La liste des courses d'InFolio

Célestin, mâle reproducteur

Célestin reposait, calme, lové sur son lit composé de mousses, de branchages et brindilles brisées. Un grand espace lui était réservé afin qu’il puisse se déplacer quand il en avait envie. Mais pour l’heure il dormait. La température était agréable, il était bien nourri, aucun danger ne le menaçait… il pouvait se le permettre.
Discrètement cependant on le surveillait, là haut, par l’œilleton.
Il faut dire que Célestin était le plus beau mâle du cheptel. Un morceau de choix dont la semence valait de l’or.
 

Son espace était clos par des murs, il avait pour ciel un plafond blanc, et ses nuits étaient sans étoiles - il y en aurait eu trop que ç'eût été du pareil au même : il n’avait jamais vu d’étoiles.    
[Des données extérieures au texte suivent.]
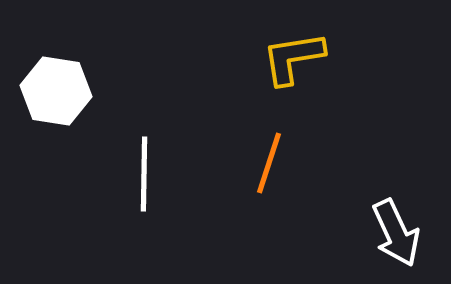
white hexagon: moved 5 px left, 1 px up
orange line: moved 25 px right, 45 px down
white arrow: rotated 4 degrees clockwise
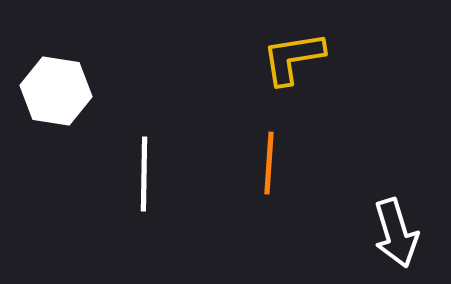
orange line: rotated 14 degrees counterclockwise
white arrow: rotated 8 degrees clockwise
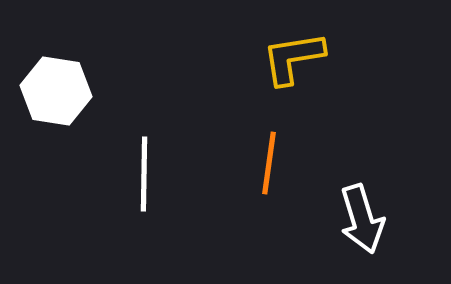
orange line: rotated 4 degrees clockwise
white arrow: moved 34 px left, 14 px up
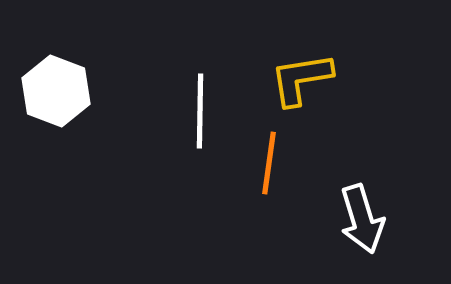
yellow L-shape: moved 8 px right, 21 px down
white hexagon: rotated 12 degrees clockwise
white line: moved 56 px right, 63 px up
Les autres mâles, de moindre valeur, ne bénéficiaient pas du même confort. Ils vivaient à quatre ou cinq dans chaque enclos. Pour les femelles c’était différent, elles devaient avoir chacune un enclos individuel pour pouvoir mettre bas et nourrir pendant quelques temps leur progéniture. Mais là encore, leur valeur conditionnait la taille de l’enclos. 

Il avait fallu du temps et du travail pour en arriver là. Les premiers spécimens avaient été ponctionnés très discrètement sur leur planète d’origine. Ils avaient été étudiés sous toutes leurs coutures. Ils étaient maladroits, peu intelligents. Suffisamment cependant pour que, avec leur caractère soupe-au-lait, l’on craigne des velléités de rébellion. Il avait donc été décidé de ne pas les utiliser comme esclaves. 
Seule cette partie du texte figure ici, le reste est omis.